Machine learning applications
The applications are countless: identify which customers are more likely to buy certain items or on the contrary could generate more problems, generate personalized content suggestions or a tailor cut website experience and navigation, identify anomalies and future problems in an industrial process, filter spam and malware, detect online frauds, perform video surveillance (anomalies detection), and much more! To get a glimpse of concrete, real world applications, have a look at what you can do by browsing the services offered in this field by DataLit.AI, our AI company.
For example DataLit.AI – using AI technology and machine learning algorithms – can identify interests at a granular level related to the website or app content, automatically segment users into clusters with similar characteristics, and predict user behaviour and purchasing intent, something that can really boost any programmatic advertising campaign and can be of interest to both retailers, advertisers and publishers, solving the difficulties connected with data analysis, that without dedicated, extremely qualified resources, would be quite difficult to perform effectively.
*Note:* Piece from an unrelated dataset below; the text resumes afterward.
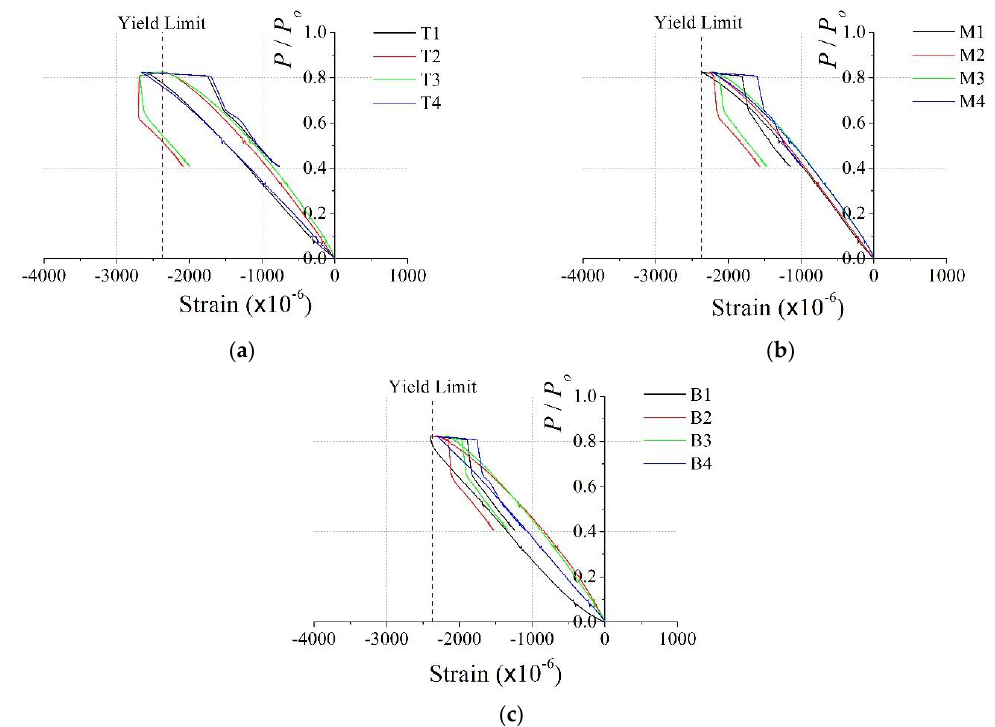
Figure 9. Dimensionless axial load vs. vertical stain for PAL15: ( a ) top (T1 – 4); ( b ) middle (M1 – 4); ( c ) bottom (B1 – 4).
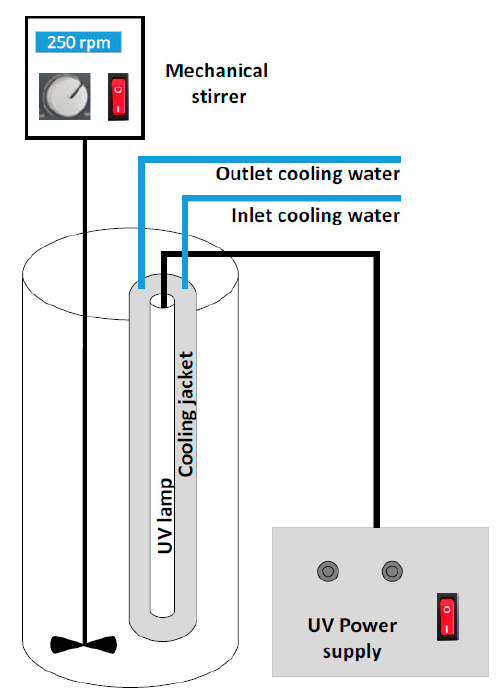
Figure 1. Photo-Fenton set-up.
Deep learning: a subset of machine learning
An extremely interesting subset of machine learning is the “deep learning” technology: deep learning is based on the neural networks theory (so it’s not based on probability and statistics like the machine learning algos) and is performed with a layered system of neural networks, each one passing to the next the results of his elaborations (from wich the name “deep”). Deep learning algorithms are extremely good in recognizing relationships between elements in a data set (while machine learning is good at recognizing patterns in data). So a deep learning algorithm can identify relationships between colours, shapes, words, and so on. Based on the results of this first relationship identification (relationships so subtle that a human could not be able to identify!) the system can then make predictions or interpretations of data.
Deep Learning applications
Also in this case the applications are almost limitless: to quote the main ones, speech recognition, natural language understanding, image and video classification and personalized shop recommendations are all made with deep learning algorithms.
Machine learning vs AI: from the AI point of view
And Artificial Intelligence? Well, Artificial Intelligence in the “broad sense” (as the Encyclopedia Britannica puts it, “the ability of a digital computer or computer-controlled robot to perform tasks commonly associated with intelligent beings”) is yet to come, but nowadays applied artificial intelligence is a cutting edge field, whose applications are endless: we go from advanced text analysis (e.g. find relevant information in hundreds of thousands of documents, find minor differences in a huge quantity of documents, automatic translation and/or summarization…) to marketing and customer care (advanced chat bots, customer retargeting, automatic analysis of KPIs, shelf analysis and price optimization, social media monitoring…), from financial technology (detect the risk of insuring someone or quoting optimal prices, support trading decisions, perform sentiment analysis on markets, detect fraudulent or abnormal behaviour…) to health technology (feed the system with patients data to discover potential illnesses or the best care plan, research on new drugs, perform deep image analysis, support healthcare professionals in triage cases…); all these AI applications are now reality and many are based on machine and deep learning plus many other technologies (so we can say that Machine Learning, vs AI, has a narrower scope) to compose a complex constellation of extremely advanced solutions that can help professionals and industries in almost any one of their field of activity.